FIIs pull out ₹1,417 crore, biggest selloff of the week; DII make up for the loss

The outflow of foreign funds is one of the reasons why the markets are down. On Thursday, Foreign Institutional Investors (FIIs) made the biggest selloff of the current week, withdrawing over Rs 1,000. 1,417 crore from Indian Equity. However, the outflow was offset by domestic institutional investors (DIIs), who continued to buy. Currently, the Sensex is close to the 59,600 level, and the Nifty 50 is marginally above 17,510.

According to NSE data, FII’s buying value Rs 6,791.35 crore on Thursday Indian equitywhile it sold heavily 8,208.59 crores. this resulted in the least withdrawal Total in 1,417.24 crore days.

During this, dii was shopping for 7,010.44 crore in domestic equity, while they sold to some extent 5,424.38 crores. Therefore, they were net buyers 1,586.06 crores on the day. Unlike FIIs, DIIs have made their biggest purchases of the week.

Sensex and Nifty 50 continued to decline for the fifth consecutive day. Worries of more rate hikes grow after central bank signals need to reduce agenda inflation in 2023-24 as this economic indicator still remains high and poses the biggest threat to the macroeconomic outlook ahead.

On Thursday, the Sensex ended 139.18 points down by 0.23%, while the Nifty 50 closed at 17,511.25, down 43.05 points or 0.25%.

But from February 17, 2023 onwards the market is in deep red. In 5 trading sessions, the Sensex has fallen 1,713.71 points or 2.79% and smelly 50 has fallen 524.6 points or 2.91%.

However, this is not the case with FII and DII. So far in the week, investors of both the categories have shown a mixed attitude.

FII started the week as a mere sell 158.95 cr on 20 Feb, but did a U-turn to become a buyer on 21 Feb 525.80 crore in equity. However, when the Sensex and Nifty 50 fell by over 1.5% each on Wednesday, FIIs almost sold off. 579.82 crores. Therefore, the latest reading would be a second selloff in a row.

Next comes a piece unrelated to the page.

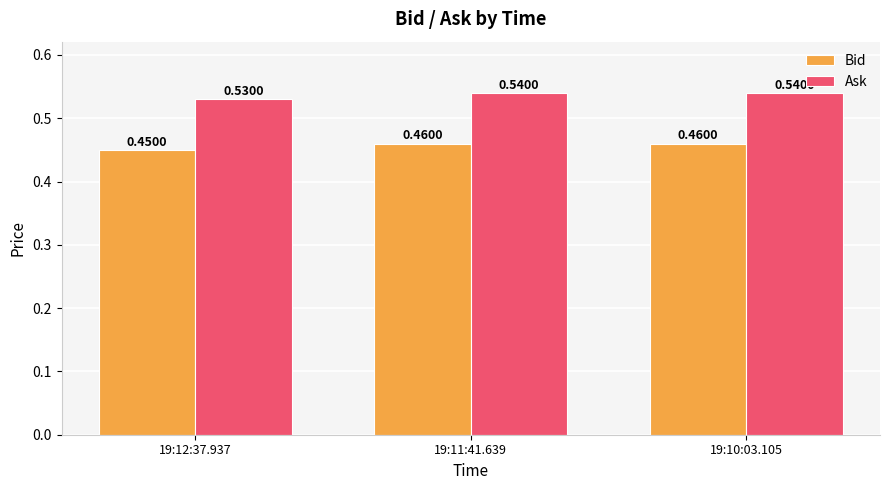

Where is Ask nearest to the value 0?

19:12:37.937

DIIs, on the other hand, have been net buyers this week. they pumped 86.23 crore on 20 February, taking an opposite route as against FIIs, and emerged as sellers with outflows of 235.23 crore on 21 February. But they came back to buy on February 22 with an investment of 371.56 cr.

Ajit Mishra, VP Technical Research, Religare Broking further said, “The pace of decline was gradual till Tuesday but the sharp cut in the US markets has completely changed the tone. Signs are pointing towards continuation of the same tone.” The next major support is around the 17250-17400 area. In case of any bounce, the 17700-17900 area will act as a strong resistance. Traders should continue with the “sell on rise” approach and take limit positions.

Disclaimer: The views and recommendations given above are of individual analysts or broking companies and not of Mint. We advise investors to do due diligence with certified experts before making any investment decision.